Dr. Rader is on the editorial boards of Arteriosclerosis Thrombosis and Vascular Biology, American Journal of Physiology (Endocrinology and Metabolism), Circulation, Circulation Research, and Trends in Molecular Medicine and is a reviewer for many journals, including Nature, Nature Medicine, Science, New England Journal of Medicine, and Journal of Clinical Investigation. Dr. Rader has authored over 120 peer-reviewed publications as well as many reviews and book chapters. He has written the chapters on lipid disorders and management for several textbooks including Kelley's Textbook of Internal Medicine, Topol's Textbook of Cardiovascular Medicine, and Nelson's Textbook of Pediatrics. He is a frequently invited speaker nationally and internationally on his basic and clinical research in lipoprotein metabolism, atherosclerosis, genetics, and gene therapy and on clinical topics such as novel approaches to cardiovascular risk assessment and management of lipid disorders.
Abstract
Genetics of Lipid Metabolism and Atherosclerosis
Atherosclerotic cardiovascular disease (ASCVD) remains epidemic in the U.S. and most of the world. Effective prevention requires accurate identification of those at risk and institution of therapies that reduce risk. Stabilization and regression of atherosclerosis require development of new therapeutic interventions that are effective and complement existing therapies. A better understanding of the genetics of atherosclerosis and its risk factors will provide greater ability to predict future risk as well as lead to new targets for therapeutic intervention. Plasma lipoprotein metabolism is intimately related to the development of atherosclerosis. Plasma low-density lipoprotein (LDL) cholesterol is directly associated and plasma high-density (HDL) cholesterol inversely associated with ASCVD. Reduction of LDL-C is proven to reduce risk although only by about one-third over 5 years. The effects of raising HDL-C are uncertain as highly effective HDL-raising interventions are not yet available. Our broad goal is to investigate the role of genetic variation in determining levels of LDL-C and HDL-C and translate those findings into new abilities to predict, prevent, and regress atherosclerosis.
Specific Aims:
- Determine the safety and efficacy of pharmacologic inhibiton of the microsomal transfer protein (MTP) in patients with homozygous FH. Investigate the effects of MTP inhibition in homozygous FH patients on in vivo lipoprotein metabolism and atherosclerosis.
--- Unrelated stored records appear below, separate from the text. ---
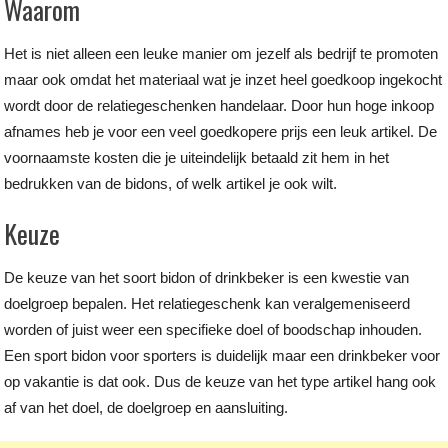
Waarom
Het is niet alleen een leuke manier om jezelf als bedrijf te promoten
maar ook omdat het materiaal wat je inzet heel goedkoop ingekocht
wordt door de relatiegeschenken handelaar. Door hun hoge inkoop
afnames heb je voor een veel goedkopere prijs een leuk artikel. De
voornaamste kosten die je uiteindelijk betaald zit hem in het
bedrukken van de bidons, of welk artikel je ook wilt.
Keuze
De keuze van het soort bidon of drinkbeker is een kwestie van
doelgroep bepalen. Het relatiegeschenk kan veralgemeniseerd
worden of juist weer een specifieke doel of boodschap inhouden.
Een sport bidon voor sporters is duidelijk maar een drinkbeker voor
op vakantie is dat ook. Dus de keuze van het type artikel hang ook
af van het doel, de doelgroep en aansluiting.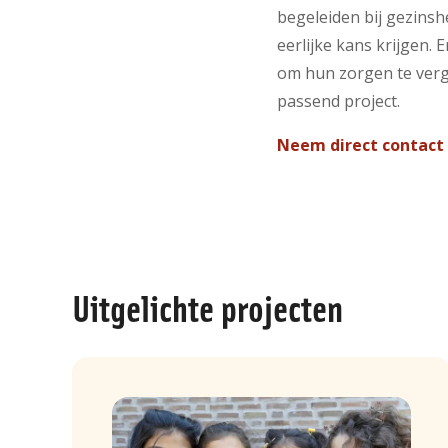
begeleiden bij gezins
eerlijke kans krijgen.
om hun zorgen te verg
passend project.
Neem direct contact
Uitgelichte projecten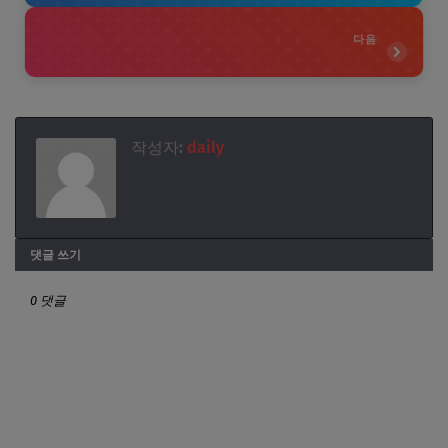
다음
작성자:
daily
댓글 쓰기
0 댓글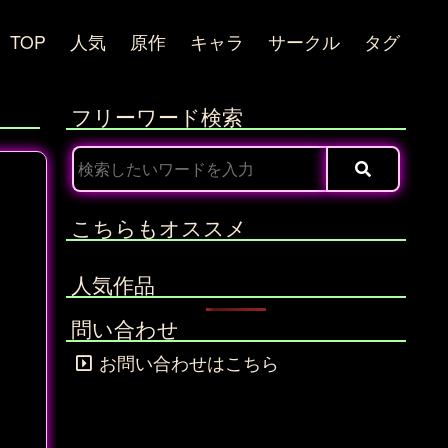
TOP
人気
原作
キャラ
サークル
タグ
フリーワード検索
こちらもオススメ
人気作品
問い合わせ
お問い合わせはこちら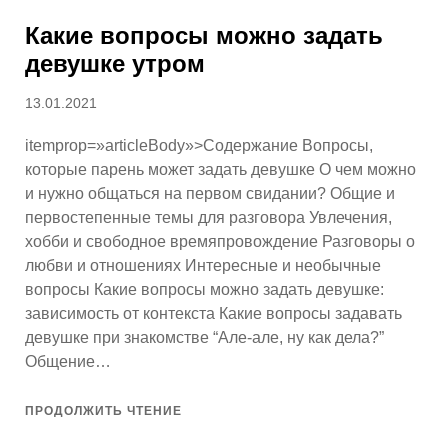
Какие вопросы можно задать
девушке утром
Опубликовано
13.01.2021
itemprop=»articleBody»>Содержание Вопросы,
которые парень может задать девушке О чем можно
и нужно общаться на первом свидании? Общие и
первостепенные темы для разговора Увлечения,
хобби и свободное времяпровождение Разговоры о
любви и отношениях Интересные и необычные
вопросы Какие вопросы можно задать девушке:
зависимость от контекста Какие вопросы задавать
девушке при знакомстве “Але-але, ну как дела?”
Общение…
ПРОДОЛЖИТЬ ЧТЕНИЕ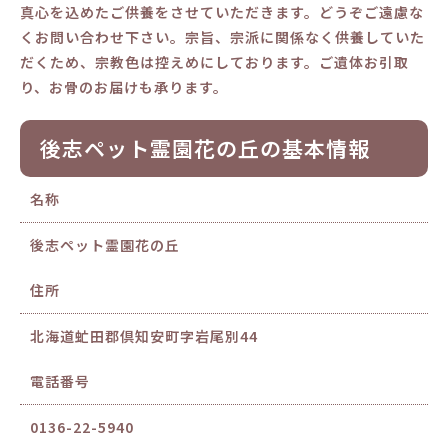
真心を込めたご供養をさせていただきます。どうぞご遠慮な
くお問い合わせ下さい。宗旨、宗派に関係なく供養していた
だくため、宗教色は控えめにしております。ご遺体お引取
り、お骨のお届けも承ります。
後志ペット霊園花の丘の基本情報
名称
後志ペット霊園花の丘
住所
北海道虻田郡倶知安町字岩尾別44
電話番号
0136-22-5940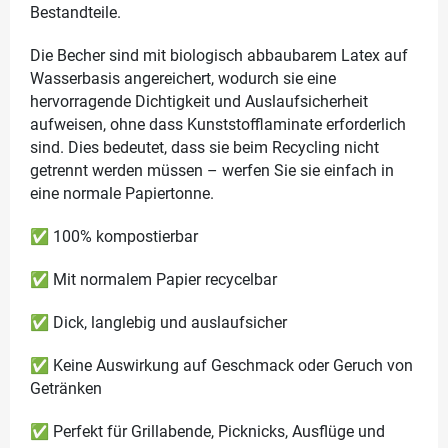
Bestandteile.
Die Becher sind mit biologisch abbaubarem Latex auf
Wasserbasis angereichert, wodurch sie eine
hervorragende Dichtigkeit und Auslaufsicherheit
aufweisen, ohne dass Kunststofflaminate erforderlich
sind. Dies bedeutet, dass sie beim Recycling nicht
getrennt werden müssen – werfen Sie sie einfach in
eine normale Papiertonne.
✅ 100% kompostierbar
✅ Mit normalem Papier recycelbar
✅ Dick, langlebig und auslaufsicher
✅ Keine Auswirkung auf Geschmack oder Geruch von
Getränken
✅ Perfekt für Grillabende, Picknicks, Ausflüge und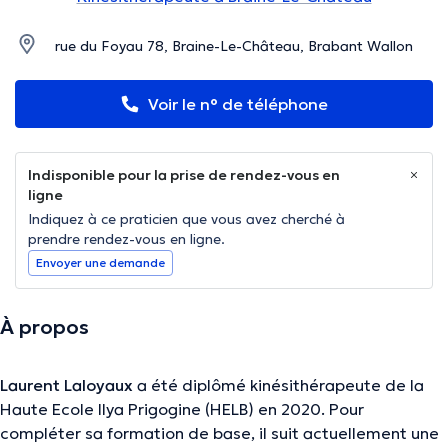
rue du Foyau 78, Braine-Le-Château, Brabant Wallon
Voir le n° de téléphone
Indisponible pour la prise de rendez-vous en
ligne
Indiquez à ce praticien que vous avez cherché à
prendre rendez-vous en ligne.
Envoyer une demande
À propos
Laurent Laloyaux
a été diplômé kinésithérapeute de la
Haute Ecole Ilya Prigogine (HELB) en 2020. Pour
compléter sa formation de base, il suit actuellement une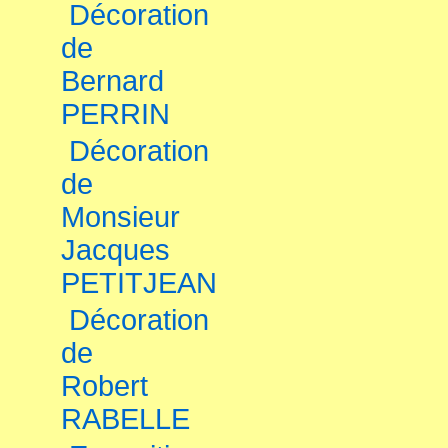
Décoration
de
Bernard
PERRIN
Décoration
de
Monsieur
Jacques
PETITJEAN
Décoration
de
Robert
RABELLE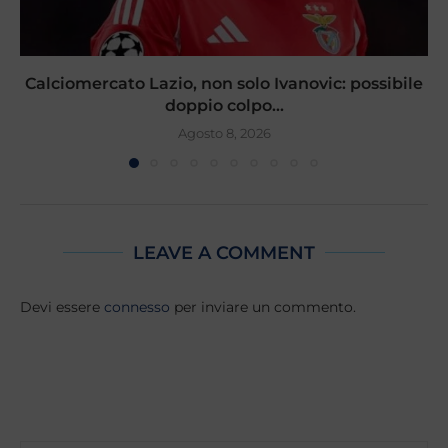
Calciomercato Lazio, non solo Ivanovic: possibile
doppio colpo...
Agosto 8, 2026
LEAVE A COMMENT
Devi essere
connesso
per inviare un commento.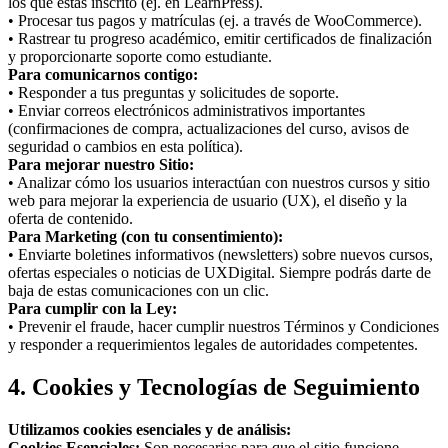
los que estás inscrito (ej. en LearnPress).
• Procesar tus pagos y matrículas (ej. a través de WooCommerce).
• Rastrear tu progreso académico, emitir certificados de finalización
y proporcionarte soporte como estudiante.
Para comunicarnos contigo:
• Responder a tus preguntas y solicitudes de soporte.
• Enviar correos electrónicos administrativos importantes
(confirmaciones de compra, actualizaciones del curso, avisos de
seguridad o cambios en esta política).
Para mejorar nuestro Sitio:
• Analizar cómo los usuarios interactúan con nuestros cursos y sitio
web para mejorar la experiencia de usuario (UX), el diseño y la
oferta de contenido.
Para Marketing (con tu consentimiento):
• Enviarte boletines informativos (newsletters) sobre nuevos cursos,
ofertas especiales o noticias de UXDigital. Siempre podrás darte de
baja de estas comunicaciones con un clic.
Para cumplir con la Ley:
• Prevenir el fraude, hacer cumplir nuestros Términos y Condiciones
y responder a requerimientos legales de autoridades competentes.
4. Cookies y Tecnologías de Seguimiento
Utilizamos cookies esenciales y de análisis:
Cookies Esenciales:
Son necesarias para que el sitio funcione.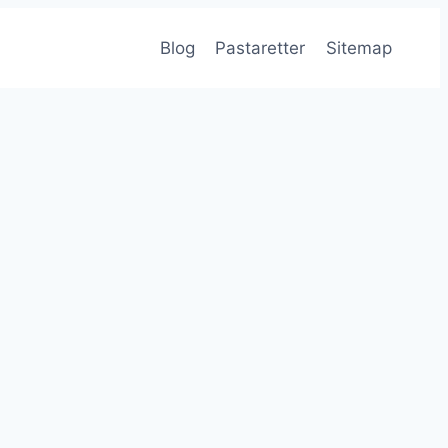
Blog
Pastaretter
Sitemap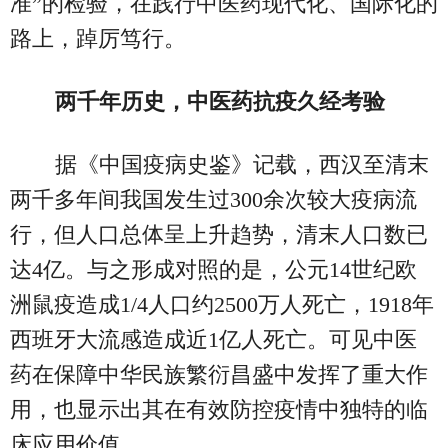
准”的检验，在践行中医药现代化、国际化的
路上，踔厉笃行。
两千年历史，中医药抗疫久经考验
据《中国疫病史鉴》记载，西汉至清末
两千多年间我国发生过300余次较大疫病流
行，但人口总体呈上升趋势，清末人口数已
达4亿。与之形成对照的是，公元14世纪欧
洲鼠疫造成1/4人口约2500万人死亡，1918年
西班牙大流感造成近1亿人死亡。可见中医
药在保障中华民族繁衍昌盛中发挥了重大作
用，也显示出其在有效防控疫情中独特的临
床应用价值。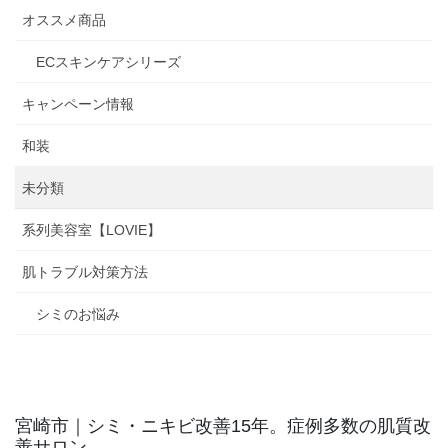
オススメ商品
ECスキンケアシリーズ
キャンペーン情報
和装
未分類
系列美容室【LOVIE】
肌トラブル対策方法
シミのお悩み
宮崎市｜シミ・ニキビ改善15年。症例多数の肌質改
善サロン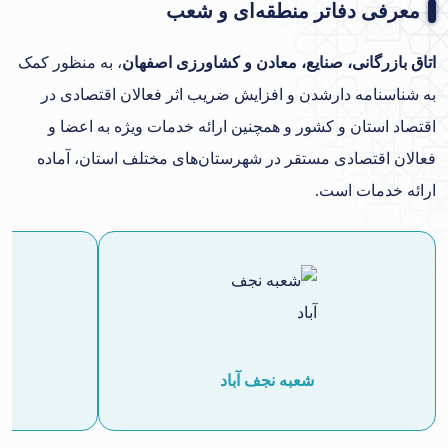
معرفی دفاتر منطقه‌ای و شعب
اتاق بازرگانی، صنایع، معادن و کشاورزی اصفهان
، به منظور کمک
به شناسنامه دارشدن و افزایش ضریب اثر فعالان اقتصادی در
اقتصاد استان و کشور و همچنین ارائه خدمات ویژه به اعضا و
فعالان اقتصادی مستقر در شهرستان‌های مختلف استان، آماده
ارائه خدمات است.
شعبه نجف آباد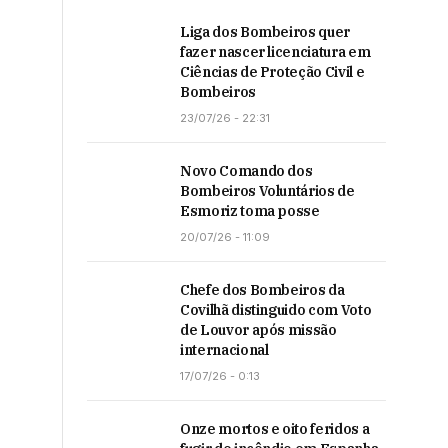
Liga dos Bombeiros quer
fazer nascer licenciatura em
Ciências de Proteção Civil e
Bombeiros
23/07/26 - 22:31
Novo Comando dos
Bombeiros Voluntários de
Esmoriz toma posse
20/07/26 - 11:09
Chefe dos Bombeiros da
Covilhã distinguido com Voto
de Louvor após missão
internacional
17/07/26 - 0:13
Onze mortos e oito feridos a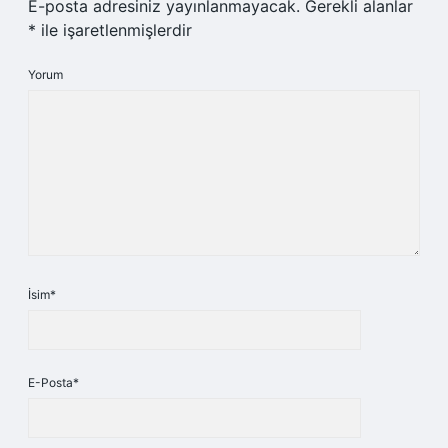
E-posta adresiniz yayınlanmayacak.
Gerekli alanlar
*
ile işaretlenmişlerdir
Yorum
İsim*
E-Posta*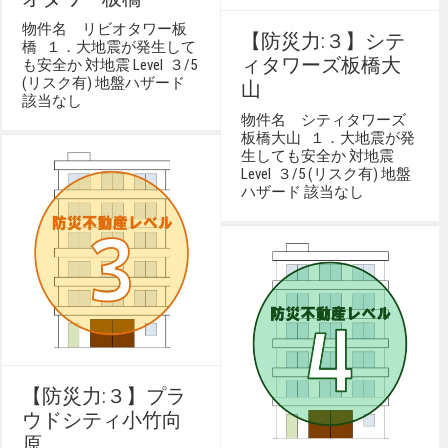
物件名 リビオタワー板
【防災力:３】シテ
橋 １．大地震が発生して
ィタワーズ板橋大
も安全か 対地震 Level ３/5
(リスク有) 地盤ハザード
山
該当なし
物件名 シティタワーズ
板橋大山 １．大地震が発
生しても安全か 対地震
Level ３/5 (リスク有) 地盤
ハザード 該当なし
【防災力:３】プラ
ウドシティ小竹向
原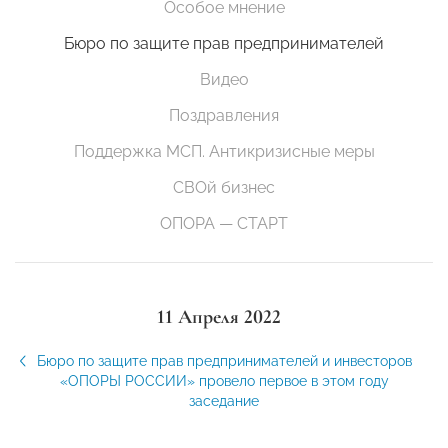
Особое мнение
Бюро по защите прав предпринимателей
Видео
Поздравления
Поддержка МСП. Антикризисные меры
СВОй бизнес
ОПОРА — СТАРТ
11 Апреля 2022
Бюро по защите прав предпринимателей и инвесторов
«ОПОРЫ РОССИИ» провело первое в этом году
заседание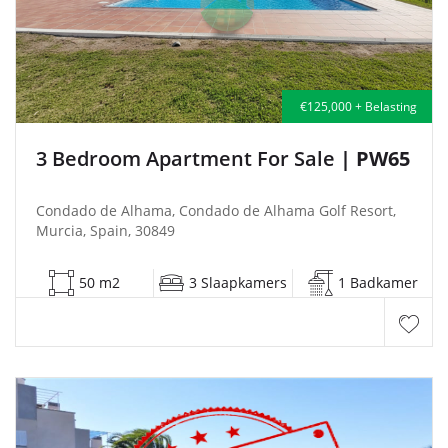
€125,000 + Belasting
3 Bedroom Apartment For Sale
| PW65
Condado de Alhama, Condado de Alhama Golf Resort,
Murcia, Spain, 30849
50 m2
3 Slaapkamers
1 Badkamer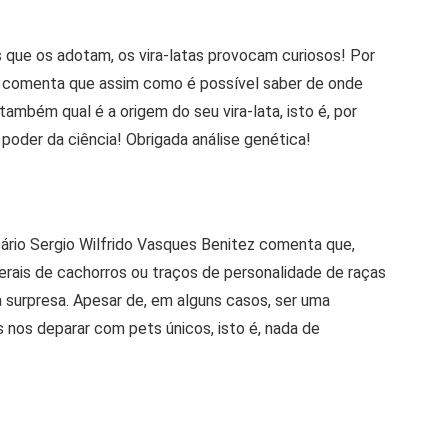
 que os adotam, os vira-latas provocam curiosos! Por
z comenta que assim como é possível saber de onde
também qual é a origem do seu vira-lata, isto é, por
poder da ciência! Obrigada análise genética!
ário Sergio Wilfrido Vasques Benitez comenta que,
gerais de cachorros ou traços de personalidade de raças
a surpresa. Apesar de, em alguns casos, ser uma
 nos deparar com pets únicos, isto é, nada de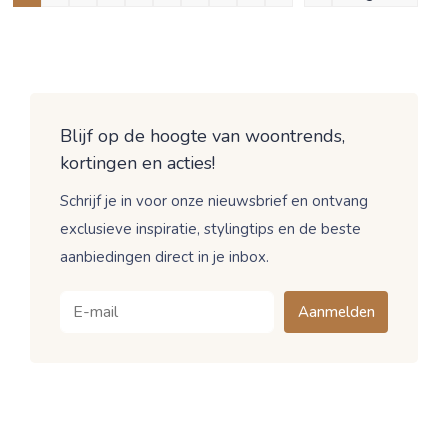
Blijf op de hoogte van woontrends,
kortingen en acties!
Schrijf je in voor onze nieuwsbrief en ontvang
exclusieve inspiratie, stylingtips en de beste
aanbiedingen direct in je inbox.
Aanmelden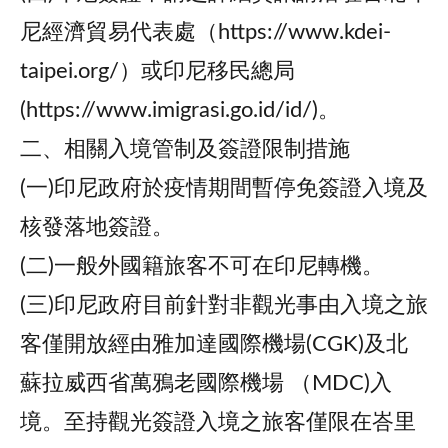
尼經濟貿易代表處（https://www.kdei-
taipei.org/）或印尼移民總局
(https://www.imigrasi.go.id/id/)。
二、相關入境管制及簽證限制措施
(一)印尼政府於疫情期間暫停免簽證入境及
核發落地簽證。
(二)一般外國籍旅客不可在印尼轉機。
(三)印尼政府目前針對非觀光事由入境之旅
客僅開放經由雅加達國際機場(CGK)及北
蘇拉威西省萬鴉老國際機場 （MDC)入
境。至持觀光簽證入境之旅客僅限在峇里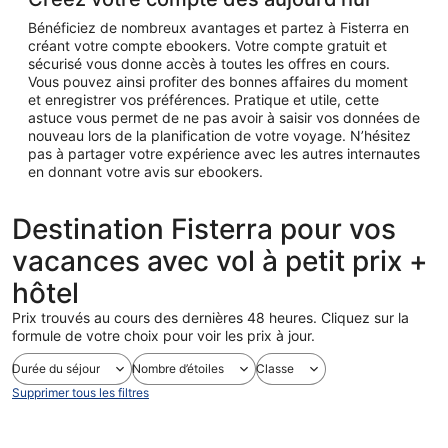
Bénéficiez de nombreux avantages et partez à Fisterra en
créant votre compte ebookers. Votre compte gratuit et
sécurisé vous donne accès à toutes les offres en cours.
Vous pouvez ainsi profiter des bonnes affaires du moment
et enregistrer vos préférences. Pratique et utile, cette
astuce vous permet de ne pas avoir à saisir vos données de
nouveau lors de la planification de votre voyage. N’hésitez
pas à partager votre expérience avec les autres internautes
en donnant votre avis sur ebookers.
Destination Fisterra pour vos
vacances avec vol à petit prix +
hôtel
Prix trouvés au cours des dernières 48 heures. Cliquez sur la
formule de votre choix pour voir les prix à jour.
Durée du séjour
Nombre d’étoiles
Classe
Supprimer tous les filtres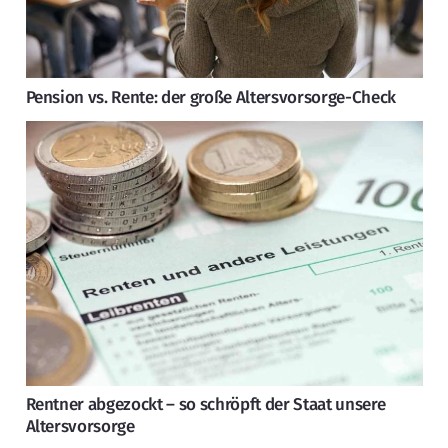
Pension vs. Rente: der große Altersvorsorge-Check
Rentner abgezockt – so schröpft der Staat unsere
Altersvorsorge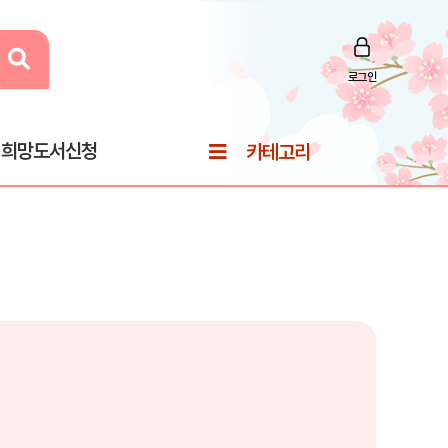
로그인
희망도서신청
카테고리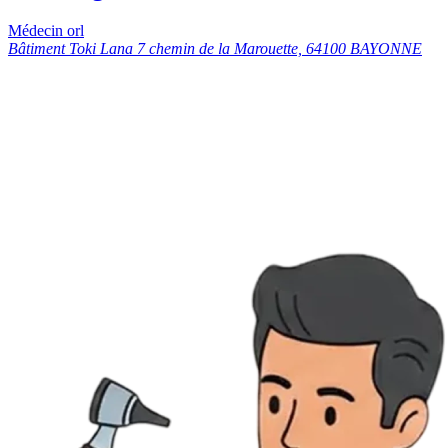
Médecin orl
Bâtiment Toki Lana 7 chemin de la Marouette, 64100 BAYONNE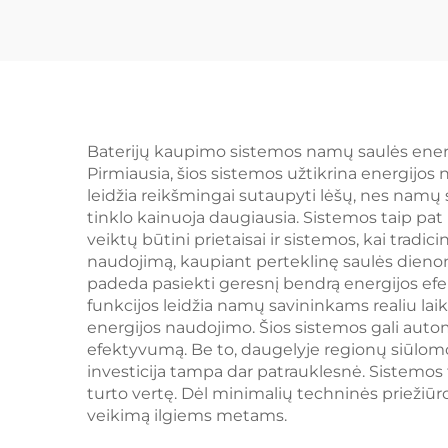
baterijos sistema 14
51,
kWh saulės
Li
energijos Seplos
baterija
Baterijų kaupimo sistemos namų saulės energi
Pirmiausia, šios sistemos užtikrina energij
leidžia reikšmingai sutaupyti lėšų, nes namų 
tinklo kainuoja daugiausia. Sistemos taip pa
veiktų būtini prietaisai ir sistemos, kai tradi
naudojimą, kaupiant perteklinę saulės dienom
padeda pasiekti geresnį bendrą energijos ef
funkcijos leidžia namų savininkams realiu laik
energijos naudojimo. Šios sistemos gali autom
efektyvumą. Be to, daugelyje regionų siūlomo
investicija tampa dar patrauklesnė. Sistemos 
turto vertę. Dėl minimalių techninės priežiūr
veikimą ilgiems metams.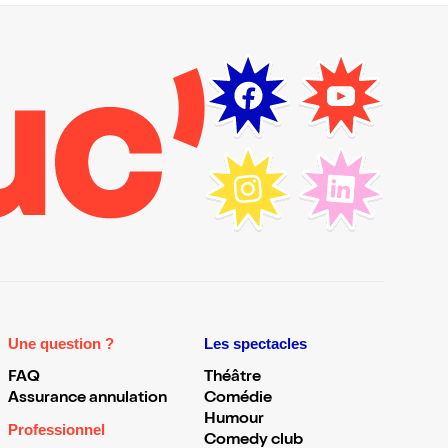
Une question ?
Les spectacles
FAQ
Théâtre
Assurance annulation
Comédie
Humour
Professionnel
Comedy club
- Investigate the molecular etiology of dominantly-inherited high HDL cholesterol using both linkage analysis and candidate gene approaches.
- Develop methods for quantitation of peripheral cholesterol mobilization and reverse cholesterol transport in humans and apply them to the investigation of existing and novel therapeutic approaches targeted toward HDL metabolism.
These studies work toward an era in which genetics will allow us to identify high-risk individuals well before their clinical event and to design new therapies that will allow us to effectively prevent and regress atherosclerosis.